We were under the impression we left the angry-cop genre films as we moved into the new millennium. The ones we were getting, like in Gangaajal, seemed to be tethered to law and order, however heroically. Rohit Shetty brought it back, and how. Trademark dialogues ("Aata Majhi Satakli") and  action sequences became so entertaining, that with every new film being added to the franchise, we wondered what new thing will the Shetty-Devgn synergy come up with this time. It's something we rarely do, and for action films, rarer so.

In the first installment we saw him chase down the eve teasing gundas, getting off a speeding vehicle, standing rooted, and that's that. No questions needed, all answers given. (He would do this again in Simmba; truly a lot of Devgn's oeuvre is self-referential because he now dabbles in universes, not characters.)

9. Shivaay (2016): When He Jumps From Car To Car, Like A Springboard

When the Shivaay trailer dropped, at 3 minutes and 50 seconds, I was dumb-struck. Much of the trailer (like the film itself) was a montage of impressively shot action sequences, gutted and edited to a rousing background score and the nothingness of his verbose monologue.

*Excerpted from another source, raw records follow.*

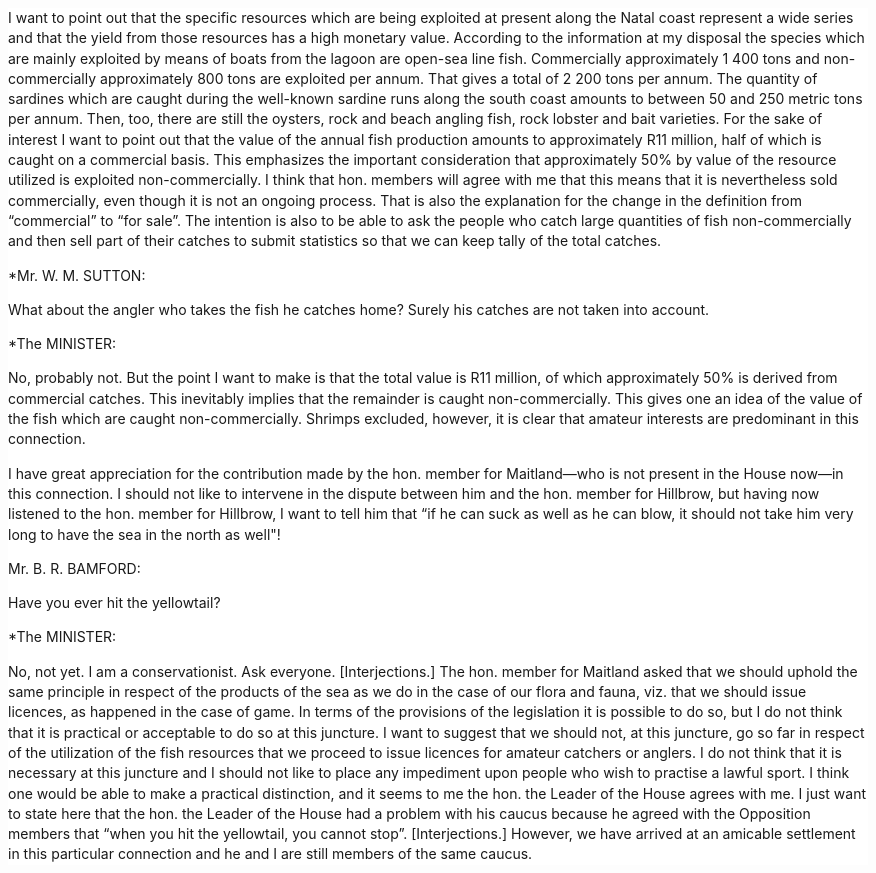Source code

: <p>I want to point out that the specific resources which are being exploited at present along the Natal coast represent a wide series and that the yield from those resources has a high monetary value. According to the information at my disposal the species which are mainly exploited by means of boats from the lagoon are open-sea line fish. Commercially approximately 1 400 tons and non-commercially approximately 800 tons are exploited per annum. That gives a total of 2 200 tons per annum. The quantity of sardines which are caught during the well-known sardine runs along the south coast amounts to between 50 and 250 metric tons per annum. Then, too, there are still the oysters, rock and beach angling fish, rock lobster and bait varieties. For the sake of interest I want to point out that the value of the annual fish production amounts to approximately R11 million, half of which is caught on a commercial basis. This emphasizes the important consideration that approximately 50% by value of the resource utilized is exploited non-commercially. I think that hon. members will agree with me that this means that it is nevertheless sold commercially, even though it is not an ongoing process. That is also the explanation for the change in the definition from &#x201C;commercial&#x201D; to &#x201C;for sale&#x201D;. The intention is also to be able to ask the people who catch large quantities of fish non-commercially and then sell part of their catches to submit statistics so that we can keep tally of the total catches.</p>

</speech>

<speech by="#sutton">

<from>*Mr. <person refersTo="hansard_za">W. M. SUTTON</person>:</from>

<p>What about the angler who takes the fish he catches home? Surely his catches are not taken into account.</p>

</speech>

<speech by="#minister">

<from>*The <person refersTo="hansard_za">MINISTER</person>:</from>

<p>No, probably not. But the point I want to make is that the total value is R11 million, of which approximately 50% is derived from commercial catches. This inevitably implies that the remainder is caught non-commercially. This gives one an idea of the value of the fish which are caught non-commercially. Shrimps excluded, however, it is clear that amateur interests are predominant in this connection.</p>

<p>I have great appreciation for the contribution made by the hon. member for Maitland&#x2014;who is not present in the House now&#x2014;in this connection. I should not like to intervene in the dispute between him and the hon. member for Hillbrow, but having now listened to the hon. member for Hillbrow, I want to tell him that &#x201C;if he can suck as well as he can blow, it should not take him very long to have the sea in the north as well"!</p>

</speech>

<speech by="#bamford">

<from>Mr. <person refersTo="hansard_za">B. R. BAMFORD</person>:</from>

<p>Have you ever hit the yellowtail?</p>

</speech>

<speech by="#minister">

<from>*The <person refersTo="hansard_za">MINISTER</person>:</from>

<p>No, not yet. I am a conservationist. Ask everyone. [Interjections.] The hon. member for Maitland asked that we should uphold the same principle in respect of the products of the sea as we do in the case of our flora and fauna, viz. that we should issue licences, as happened in the case of game. In terms of the provisions of the legislation it is possible to do so, but I do not think that it is practical or acceptable to do so at this juncture. I want to suggest that we should not, at this juncture, go so far in respect of the utilization of the fish resources that we proceed to issue licences for amateur catchers or anglers. I do not think that it is necessary at this juncture and I should not like to place any impediment upon people who wish to practise a lawful sport. I think one would be able to make a practical distinction, and it seems to me the hon. the Leader of the House agrees with me. I just want to state here that the hon. the Leader of the House had a problem with his caucus because he agreed with the Opposition members that &#x201C;when you hit the yellowtail, you cannot stop&#x201D;. [Interjections.] However, we have arrived at an amicable settlement in this particular connection and he and I are still members of the same caucus.</p>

Mid-way through the film comes one of the most exciting chase sequences in Hindi cinema, where he chases the van his daughter is kidnapped in, through the gullies, and highways of Sofia, Bulgaria. It's an 8 minute-long sequence with impressive shots of Devgn, who also directed this film, in full-form, jumping onto and off moving cars, cartwheeling through the city with an ease of climbing a staircase. He was in his late 40s when the film was being shot over a period of a few years; his zest for cutting edge action sequences hasn't left him since his Phool Aur Kaante days. Today he remains one of the enduring action heroes of his vintage.

10. Tanhaji  (2020): When He Shoves The Horse Aside

For his 100th film, Ajay Devgn chose to play Tanhaji Malusare, the military leader of Chhatrapati Shivaji. This isn't the first time he is playing a larger than life historic figure; he has played Bhagat Singh (for which he won his second National Film Award For Best Actor). But the language and tone of Tanhaji, about "the surgical strike that shook the Mughal empire" is more political. The trailer with its references to the bhagwa, the saffron flag, cannot be looked at without the socio-political context in which the film is releasing. He is introduced in the trailer, and I assume in the film too, by jumping off cliffs on ropes. At one point, in the battlefield he merely shrugs at a horse for it to fall sideways. Part of me chuckled, but a part of me also was convinced. Such is the enigma of Devgn.